ASSIGNED TASK – Swap "widest spread" for "broadest spread" throughout the entries below, keeping every other word the same. Leave the pictures out of your version.

[Chart understanding data]
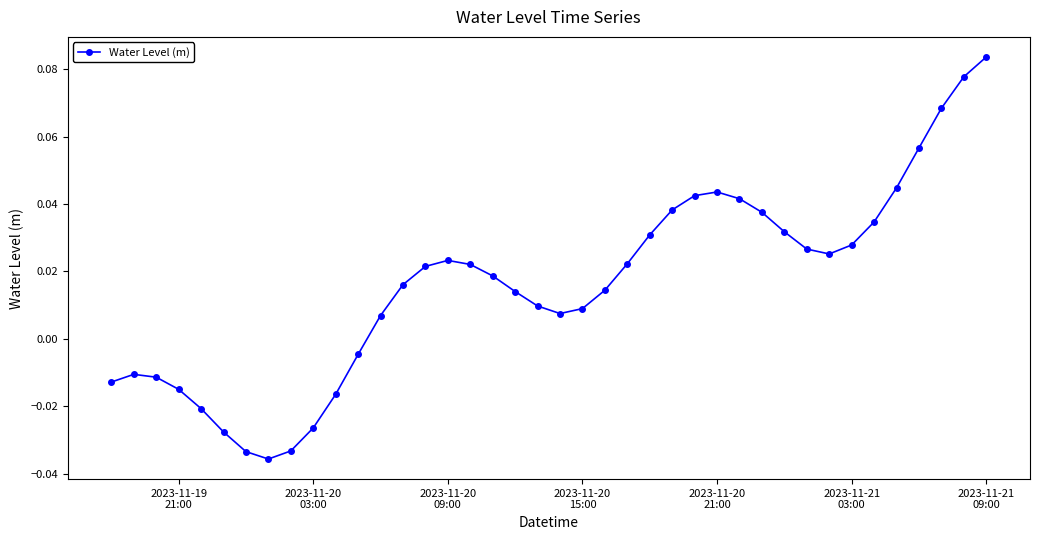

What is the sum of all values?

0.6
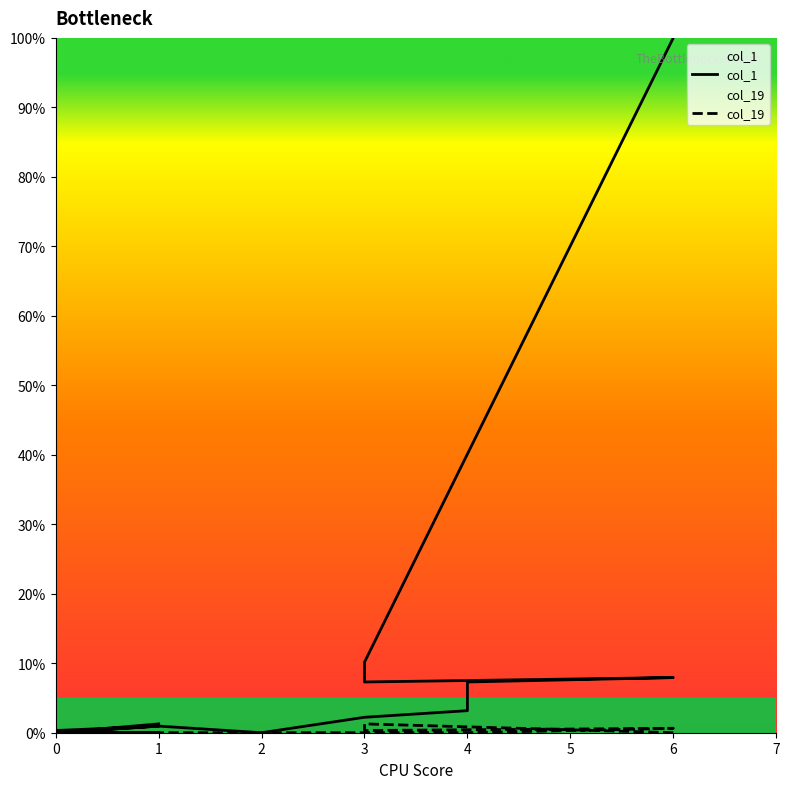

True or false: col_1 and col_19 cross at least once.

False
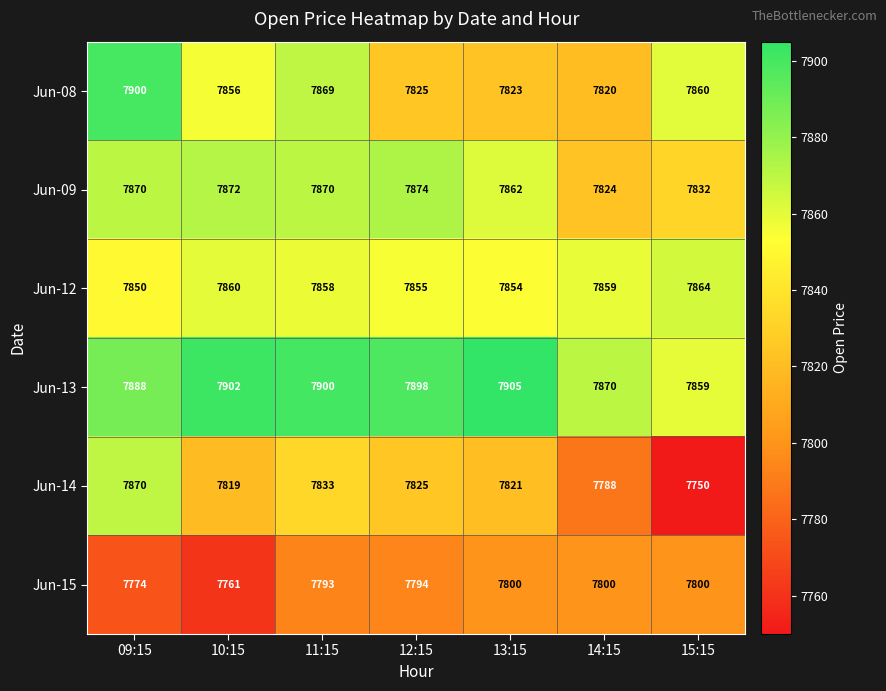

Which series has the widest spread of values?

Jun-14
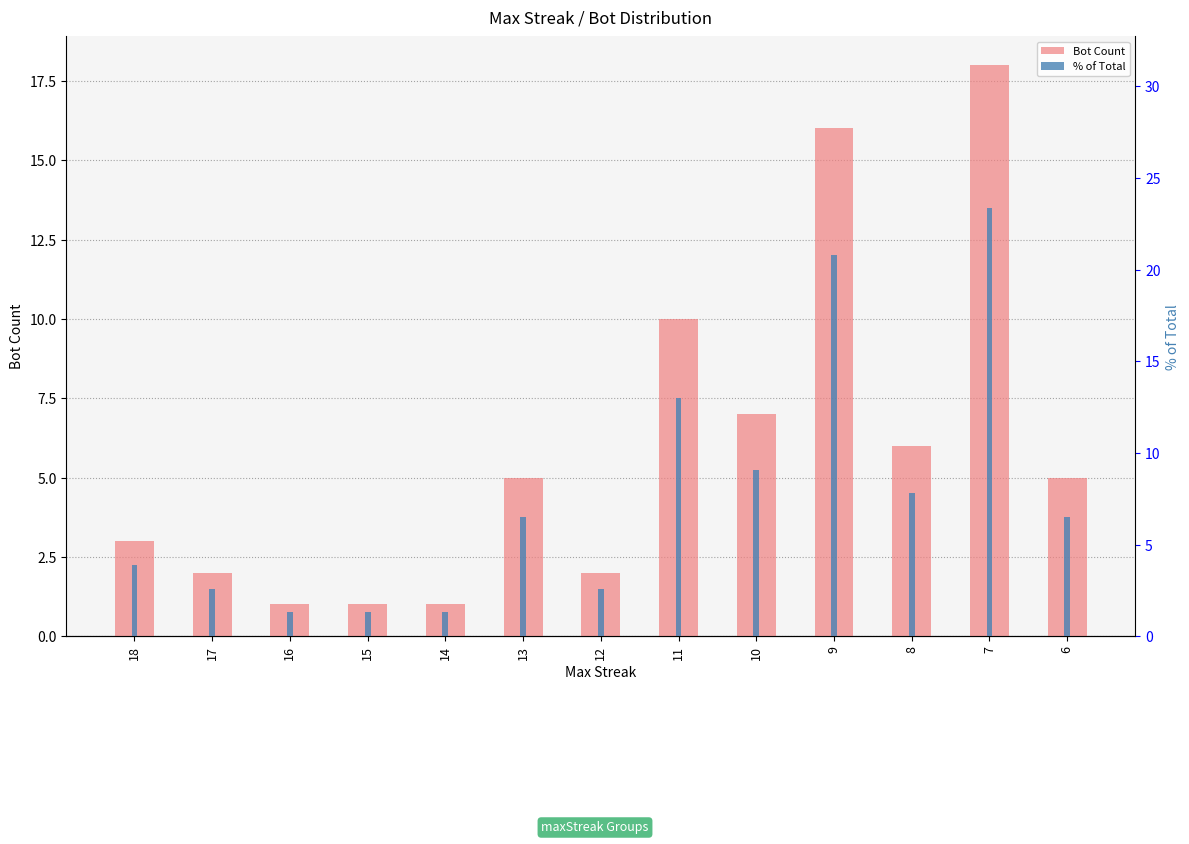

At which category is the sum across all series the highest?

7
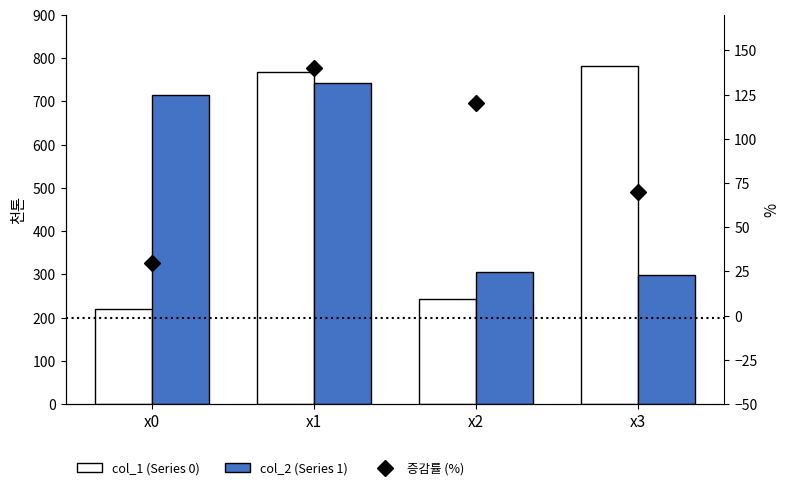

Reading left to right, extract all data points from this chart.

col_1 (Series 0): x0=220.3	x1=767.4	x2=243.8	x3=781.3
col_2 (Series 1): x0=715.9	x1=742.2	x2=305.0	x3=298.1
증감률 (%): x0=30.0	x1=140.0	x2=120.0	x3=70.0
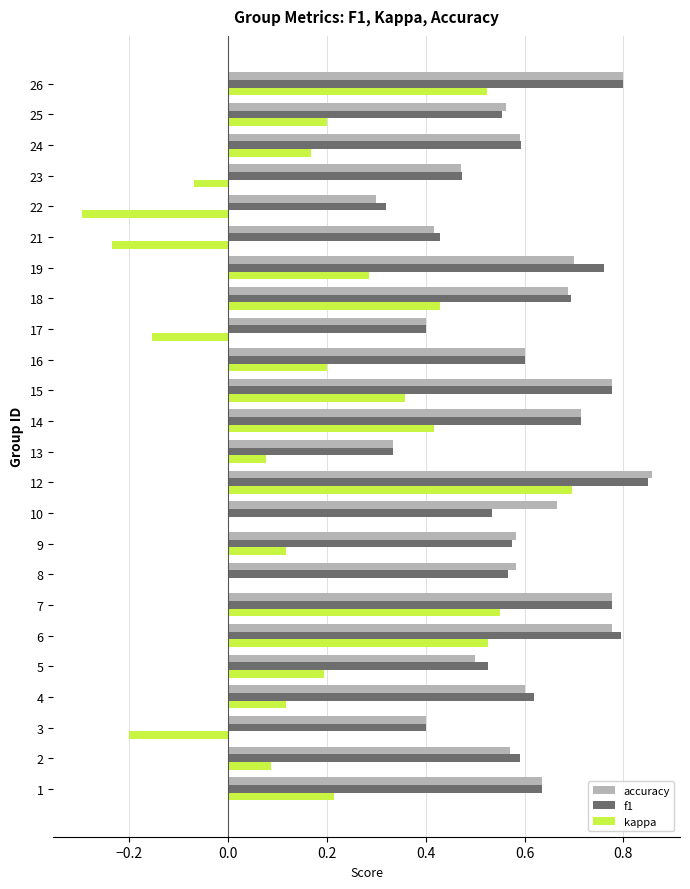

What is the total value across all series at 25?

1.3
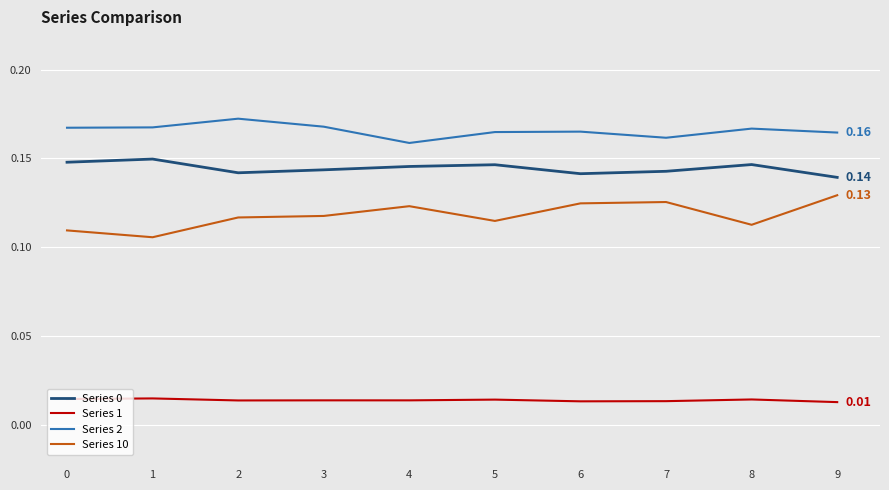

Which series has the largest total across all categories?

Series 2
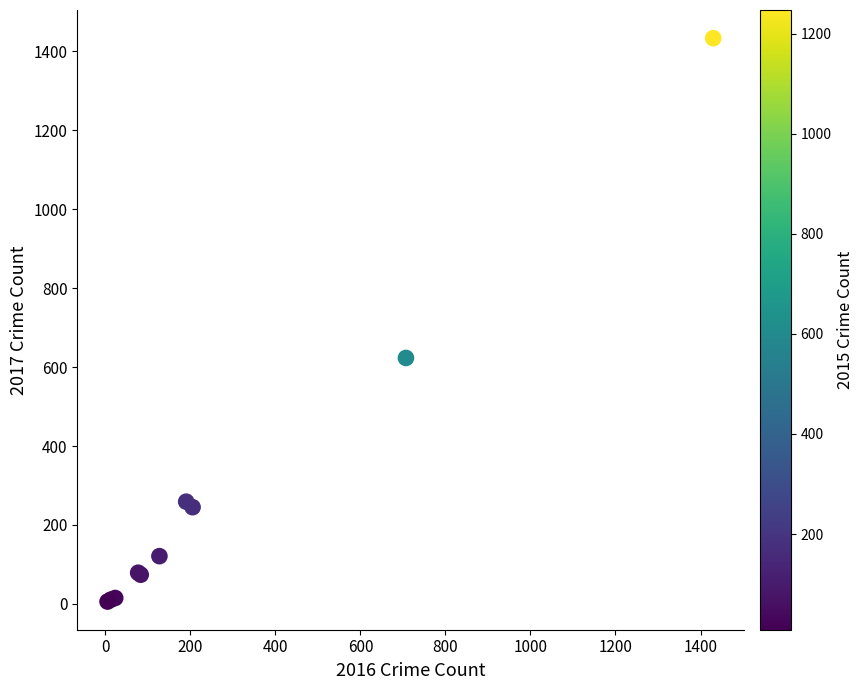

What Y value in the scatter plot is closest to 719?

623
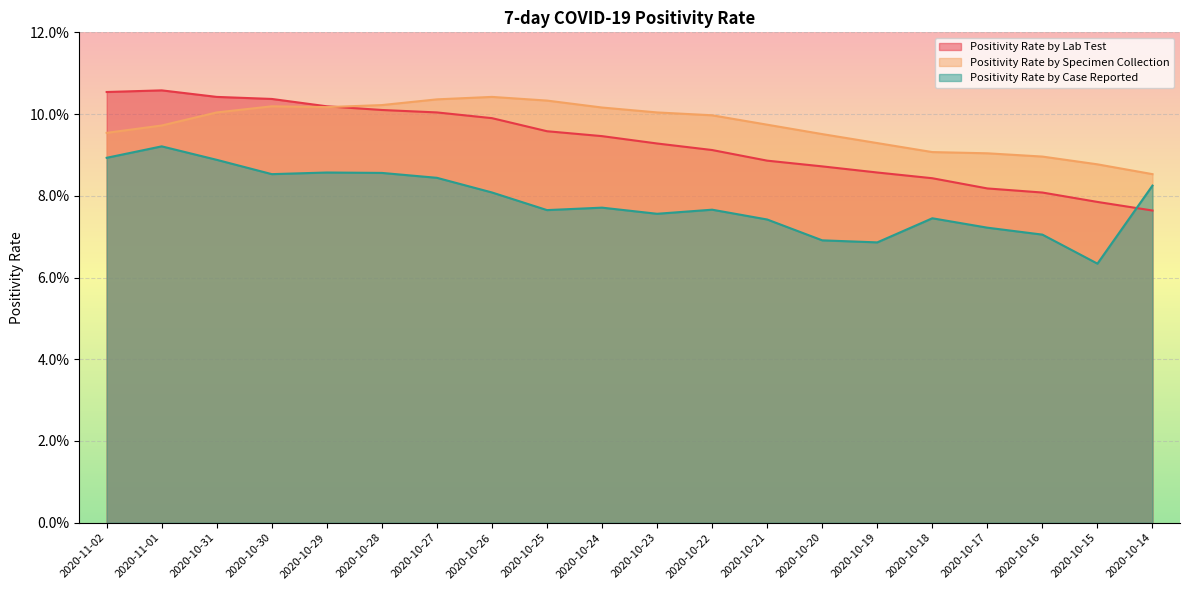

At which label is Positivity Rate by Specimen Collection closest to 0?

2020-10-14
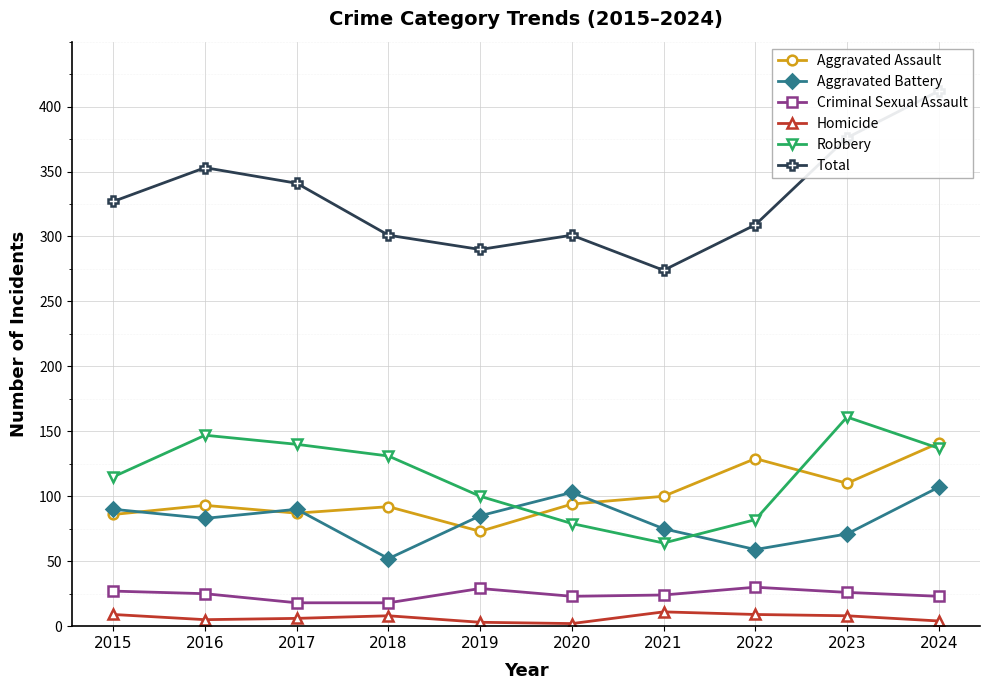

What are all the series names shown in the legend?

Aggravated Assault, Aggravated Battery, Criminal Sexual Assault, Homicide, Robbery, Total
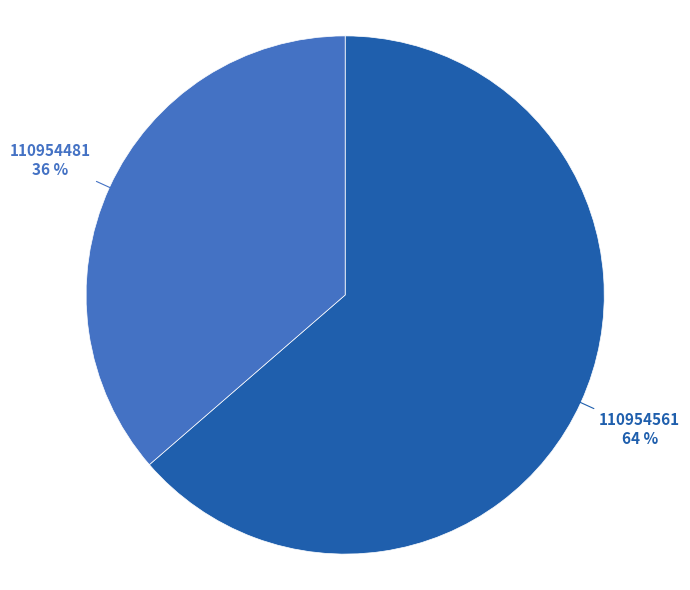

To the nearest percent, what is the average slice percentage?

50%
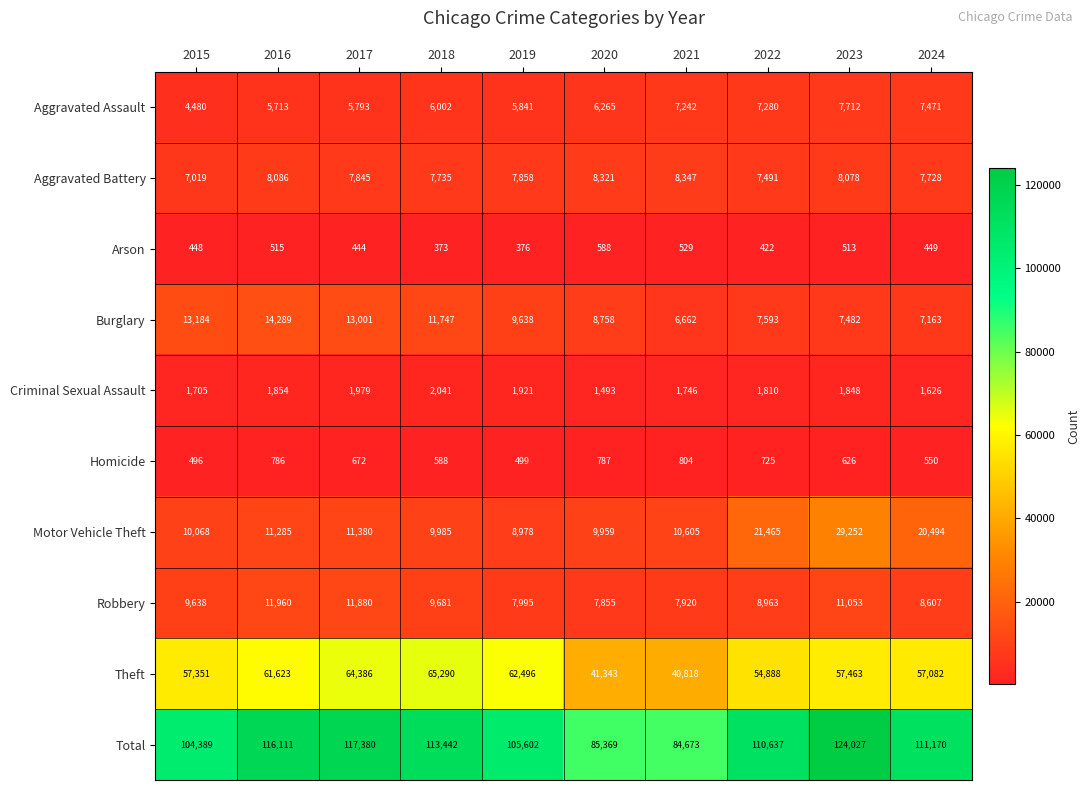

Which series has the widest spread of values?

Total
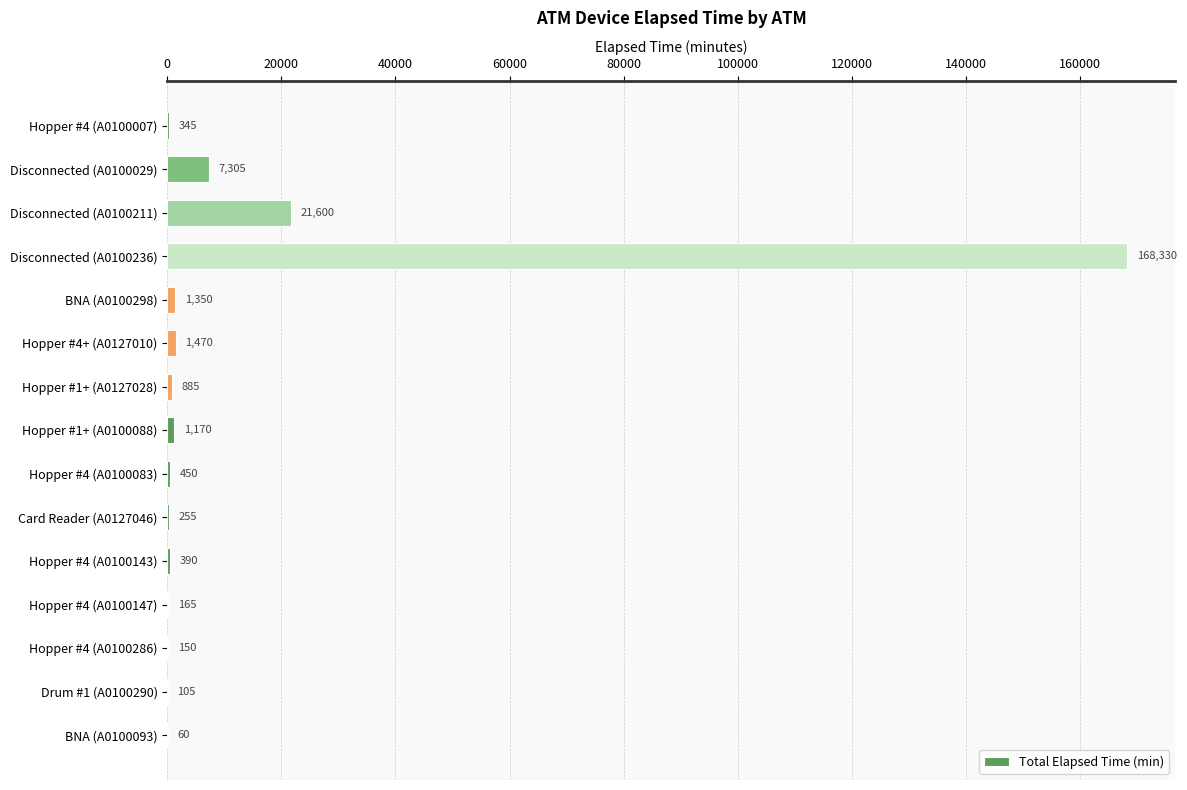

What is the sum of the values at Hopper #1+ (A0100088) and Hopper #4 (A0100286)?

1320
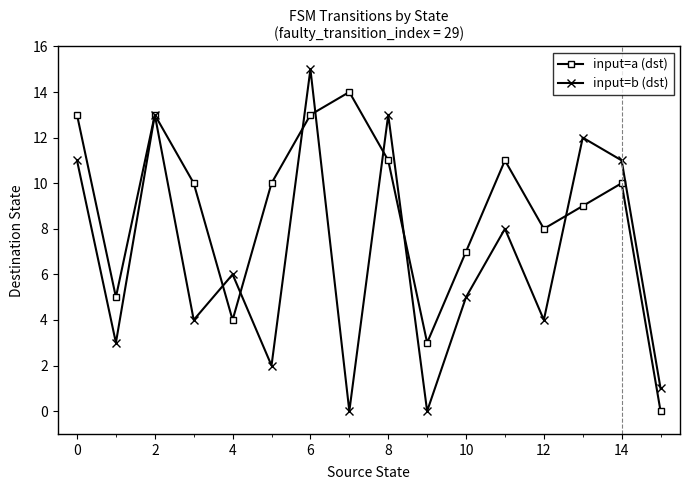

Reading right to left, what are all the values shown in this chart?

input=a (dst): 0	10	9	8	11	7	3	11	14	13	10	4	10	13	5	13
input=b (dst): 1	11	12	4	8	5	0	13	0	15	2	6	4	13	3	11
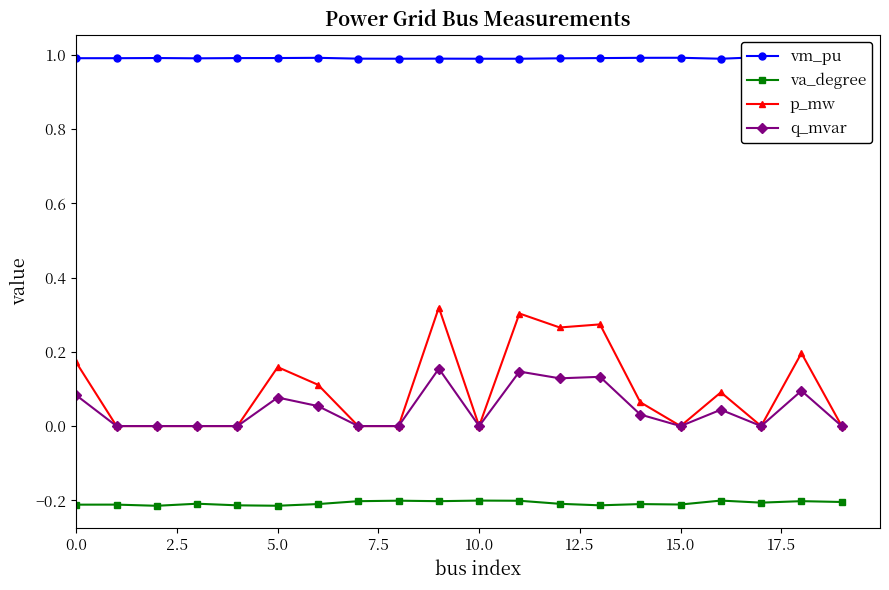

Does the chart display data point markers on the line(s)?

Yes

ANSWER TO THIS EXERCISE –
What is the sum of all values?

0.6

True or false: col_1 and col_19 cross at least once.

False

Which series has the broadest spread of values?

Jun-14

At which category is the sum across all series the highest?

7

Reading left to right, extract all data points from this chart.

col_1 (Series 0): x0=220.3	x1=767.4	x2=243.8	x3=781.3
col_2 (Series 1): x0=715.9	x1=742.2	x2=305.0	x3=298.1
증감률 (%): x0=30.0	x1=140.0	x2=120.0	x3=70.0

What is the total value across all series at 25?

1.3

Which series has the largest total across all categories?

Series 2

What Y value in the scatter plot is closest to 719?

623

At which label is Positivity Rate by Specimen Collection closest to 0?

2020-10-14

What are all the series names shown in the legend?

Aggravated Assault, Aggravated Battery, Criminal Sexual Assault, Homicide, Robbery, Total

To the nearest percent, what is the average slice percentage?

50%

Which series has the broadest spread of values?

Total

What is the sum of the values at Hopper #1+ (A0100088) and Hopper #4 (A0100286)?

1320

Reading right to left, what are all the values shown in this chart?

input=a (dst): 0	10	9	8	11	7	3	11	14	13	10	4	10	13	5	13
input=b (dst): 1	11	12	4	8	5	0	13	0	15	2	6	4	13	3	11

Does the chart display data point markers on the line(s)?

Yes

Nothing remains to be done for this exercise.